▸ Problem statement: I would like the number of lines in the data that contain the word "Spex". Please give that number alone.

################

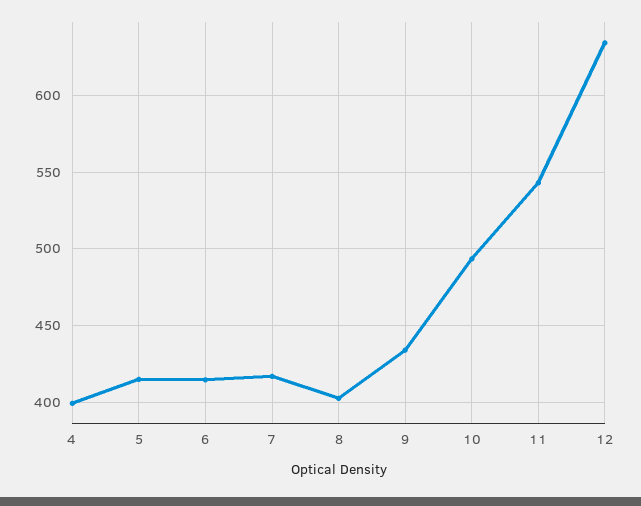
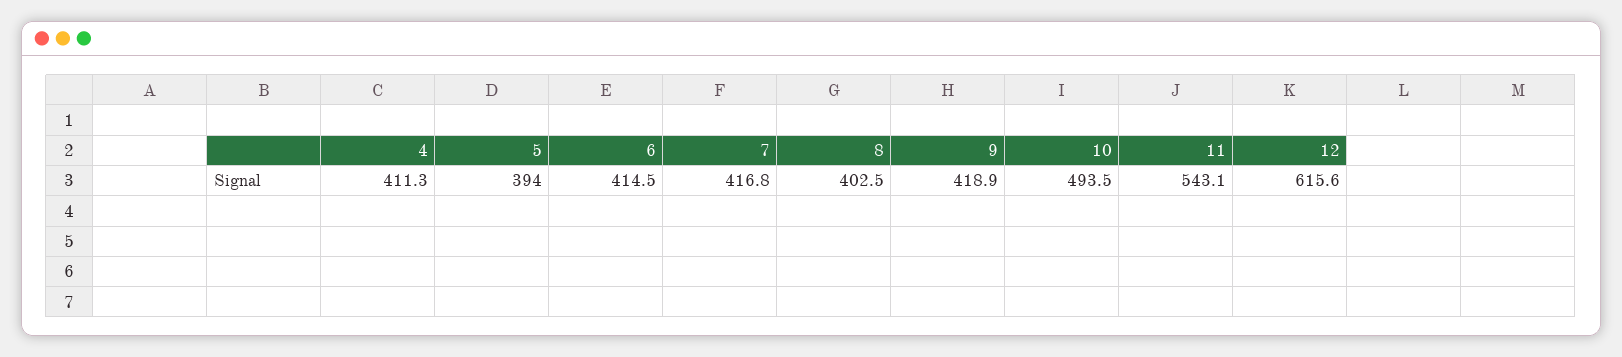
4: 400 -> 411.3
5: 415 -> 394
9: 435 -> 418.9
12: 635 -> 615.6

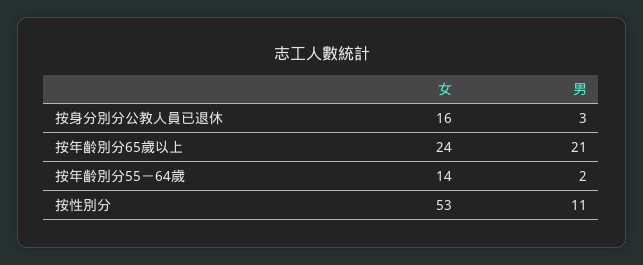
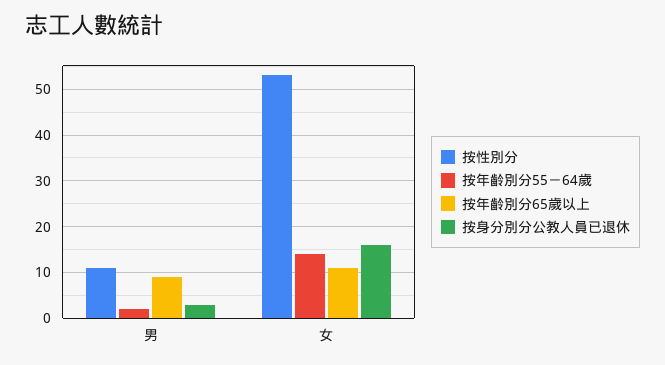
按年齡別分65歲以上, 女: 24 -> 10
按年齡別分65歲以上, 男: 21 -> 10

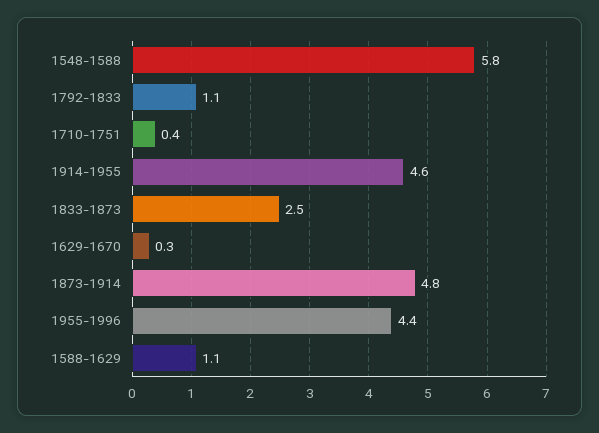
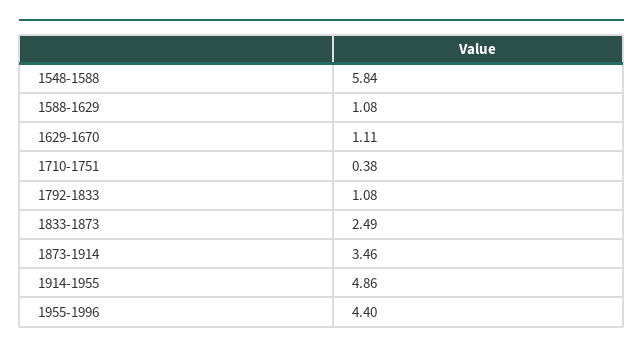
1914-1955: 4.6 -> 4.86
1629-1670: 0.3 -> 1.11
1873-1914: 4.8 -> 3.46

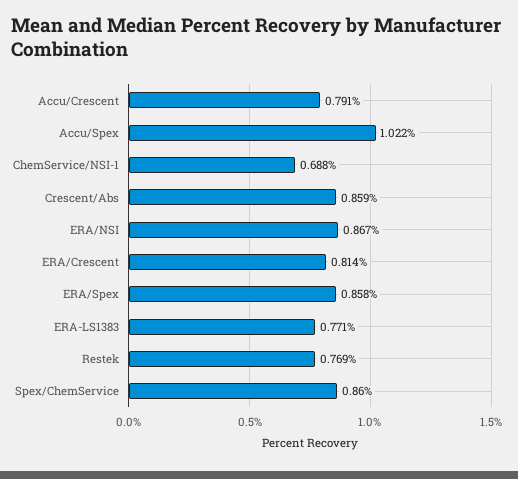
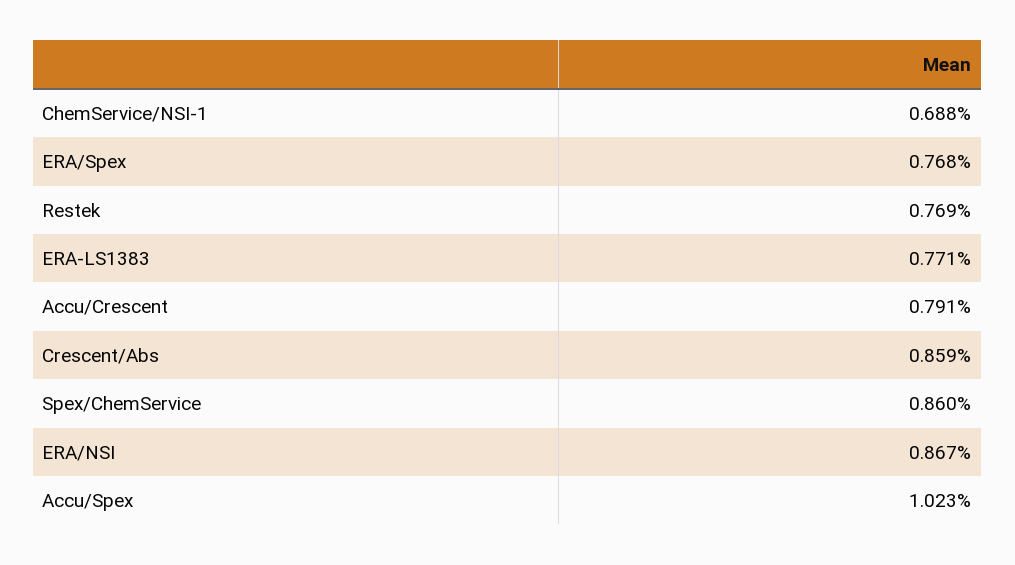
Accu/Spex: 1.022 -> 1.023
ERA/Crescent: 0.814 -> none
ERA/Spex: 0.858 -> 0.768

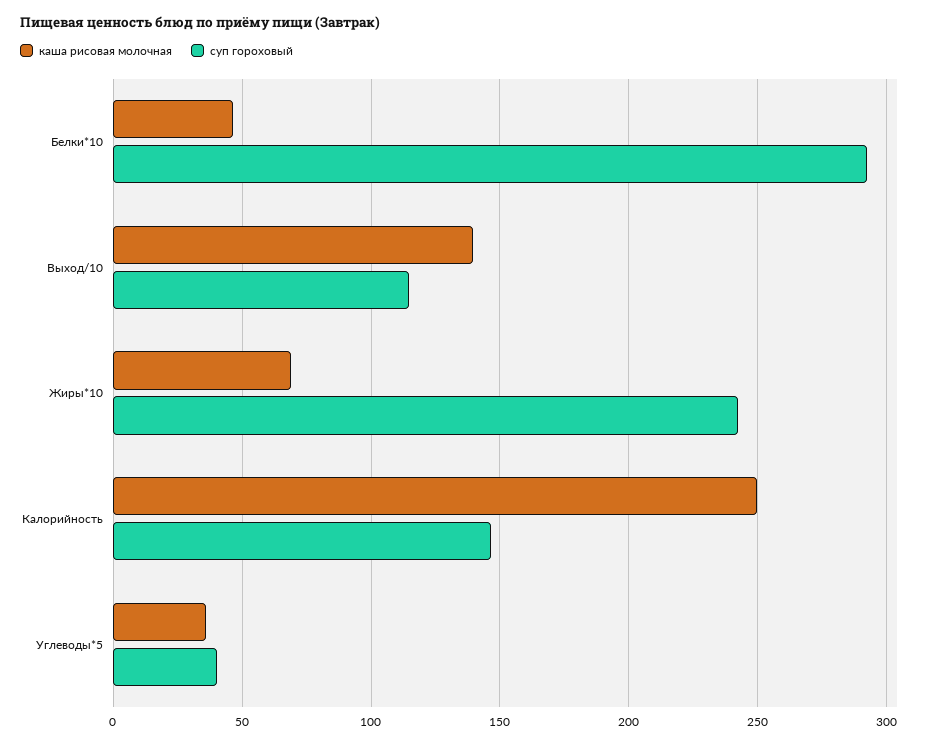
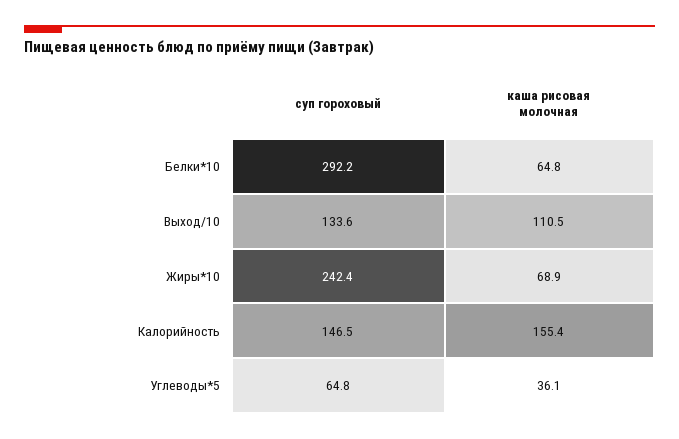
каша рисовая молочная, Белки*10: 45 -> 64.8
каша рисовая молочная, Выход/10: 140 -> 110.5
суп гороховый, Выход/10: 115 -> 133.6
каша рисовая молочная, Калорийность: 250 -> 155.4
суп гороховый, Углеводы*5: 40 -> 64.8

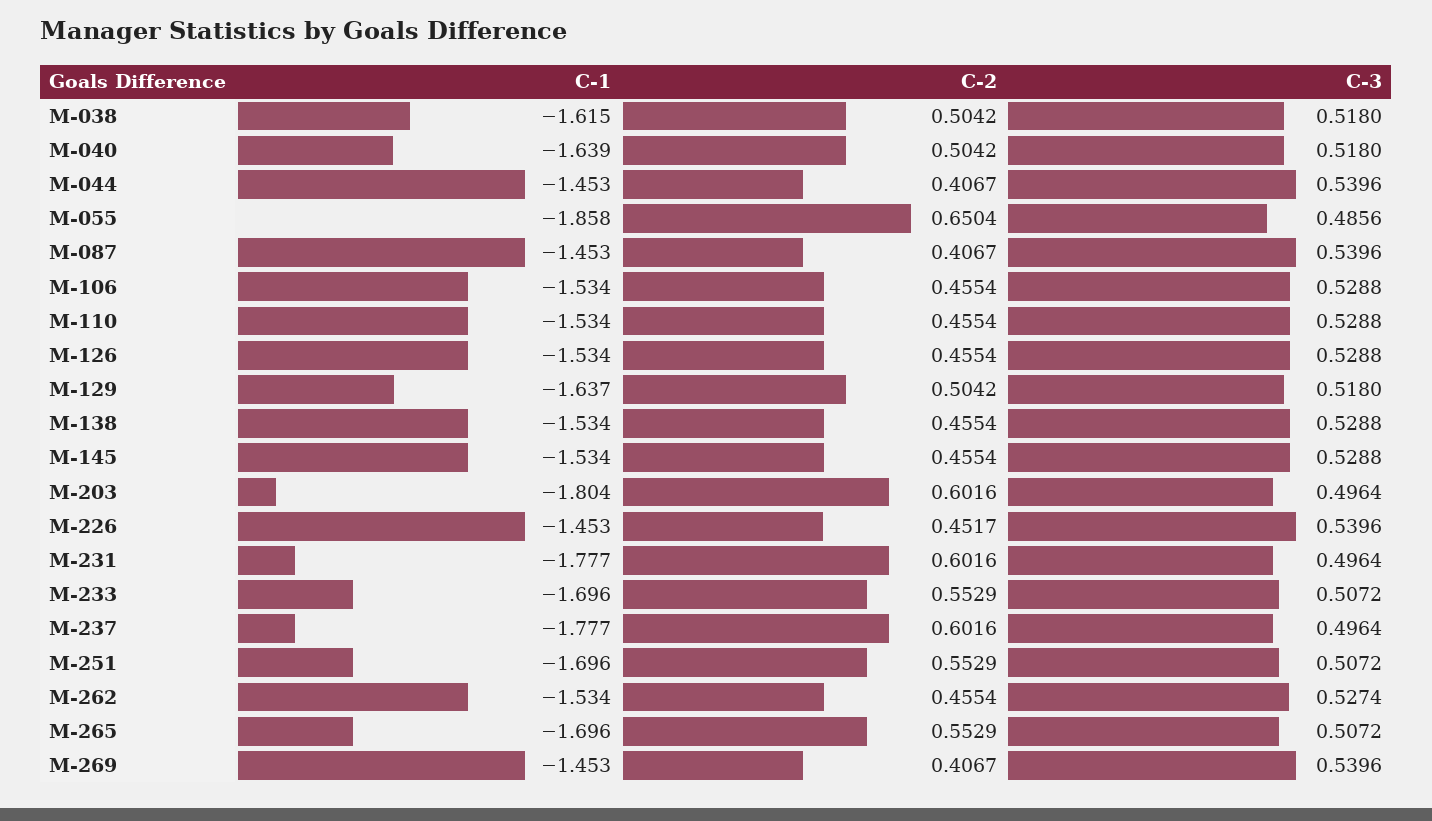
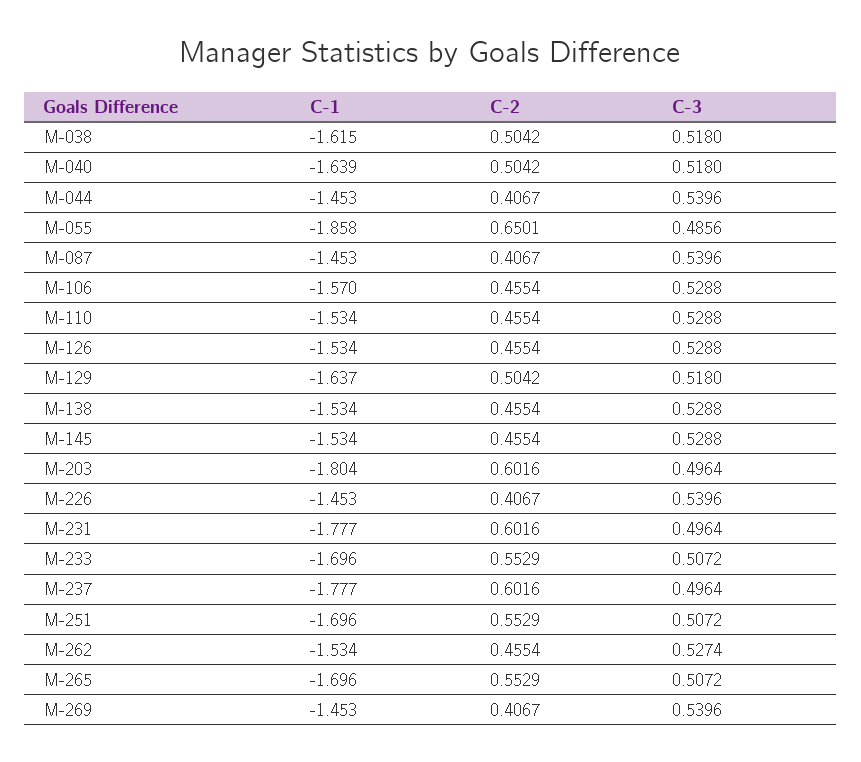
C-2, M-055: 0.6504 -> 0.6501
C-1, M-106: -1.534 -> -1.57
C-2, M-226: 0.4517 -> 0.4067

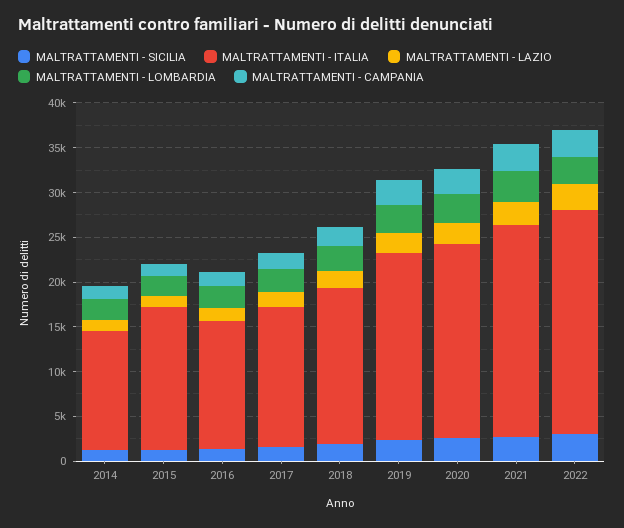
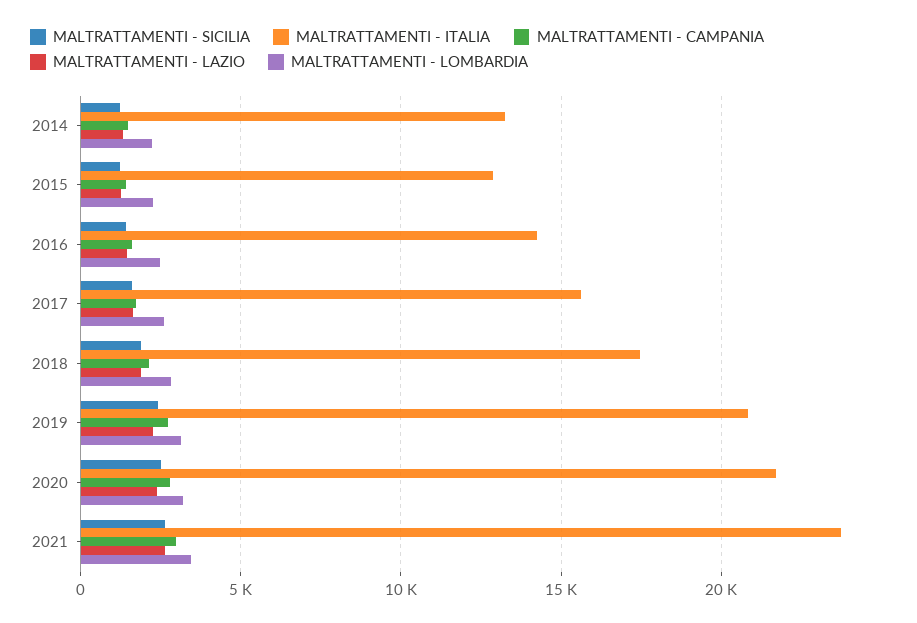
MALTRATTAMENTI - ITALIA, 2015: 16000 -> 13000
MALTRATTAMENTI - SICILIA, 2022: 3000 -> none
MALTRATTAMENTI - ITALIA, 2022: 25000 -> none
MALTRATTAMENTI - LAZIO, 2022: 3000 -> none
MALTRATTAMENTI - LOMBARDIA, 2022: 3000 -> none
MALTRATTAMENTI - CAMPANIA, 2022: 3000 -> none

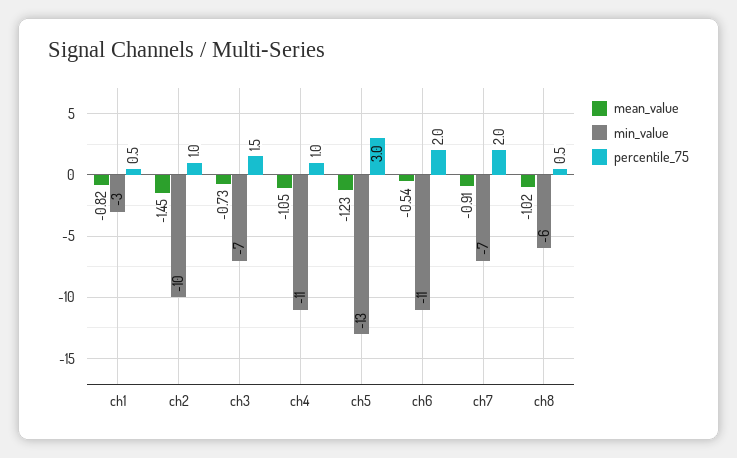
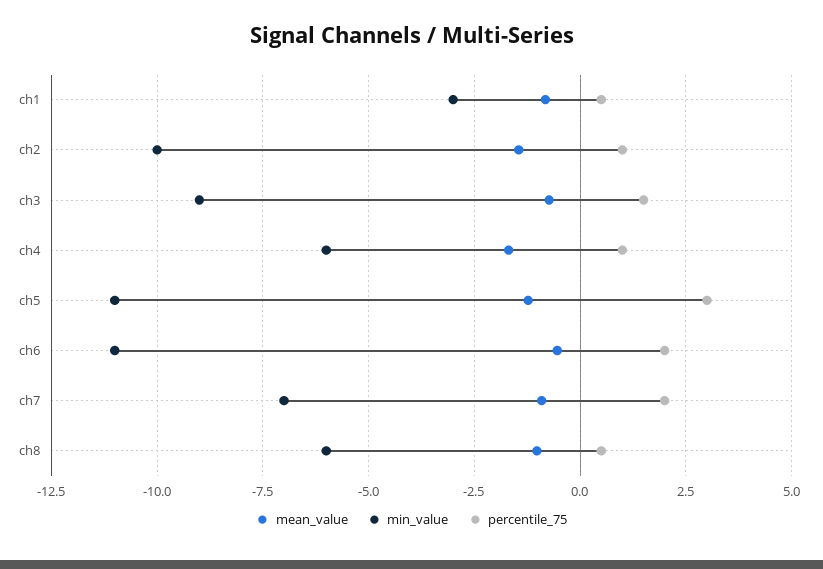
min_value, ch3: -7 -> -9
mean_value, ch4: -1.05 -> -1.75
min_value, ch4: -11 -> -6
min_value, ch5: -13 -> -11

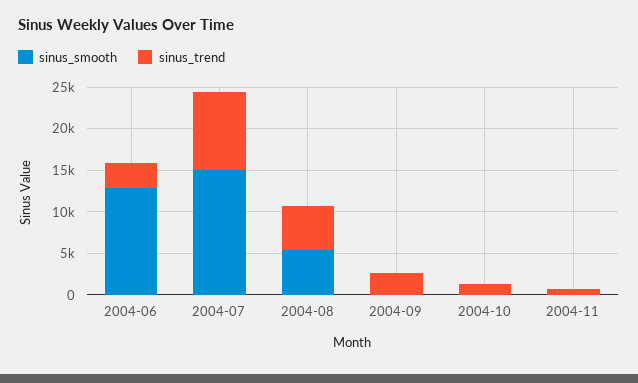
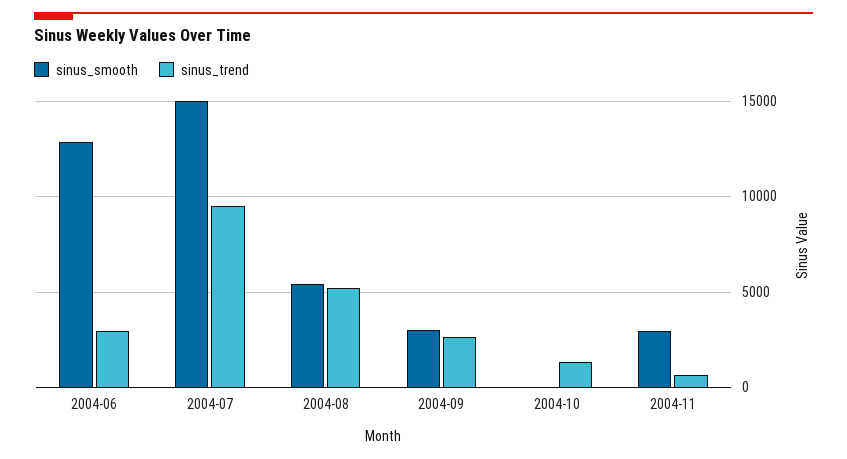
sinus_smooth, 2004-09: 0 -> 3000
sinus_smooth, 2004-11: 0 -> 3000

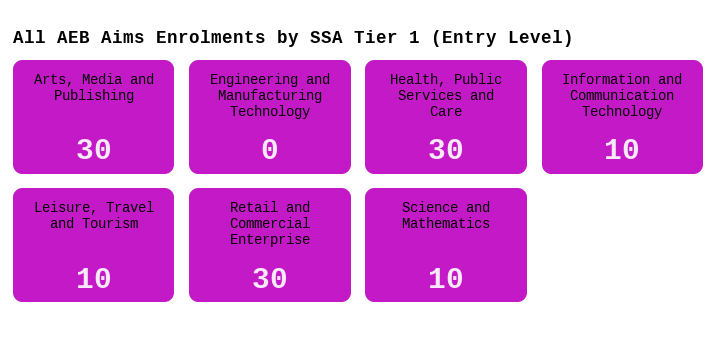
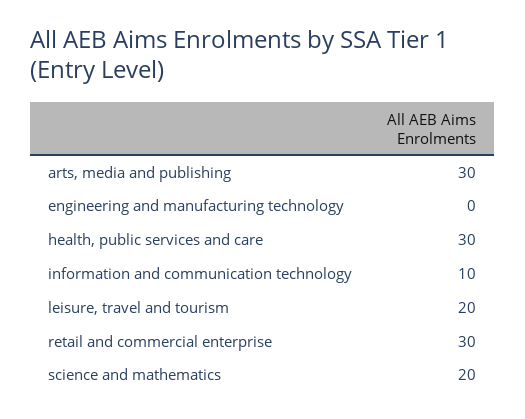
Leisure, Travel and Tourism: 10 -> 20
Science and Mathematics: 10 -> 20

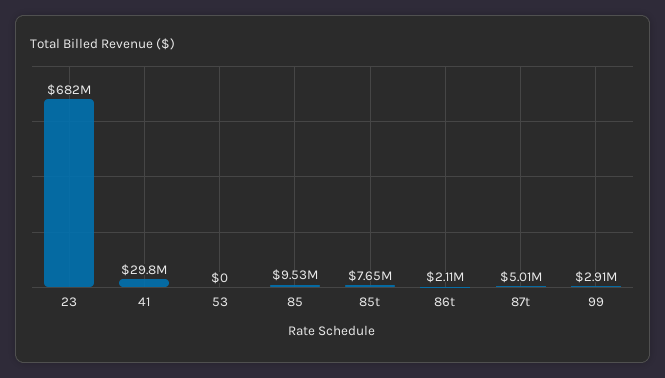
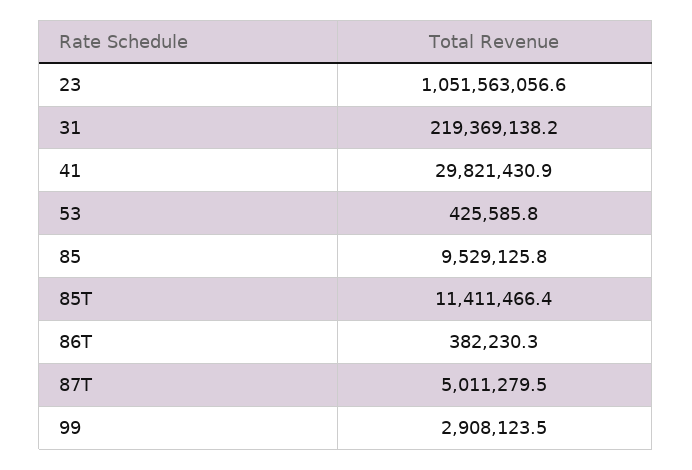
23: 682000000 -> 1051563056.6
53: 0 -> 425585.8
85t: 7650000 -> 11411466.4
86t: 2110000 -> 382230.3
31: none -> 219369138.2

################

▸ Your solution: 2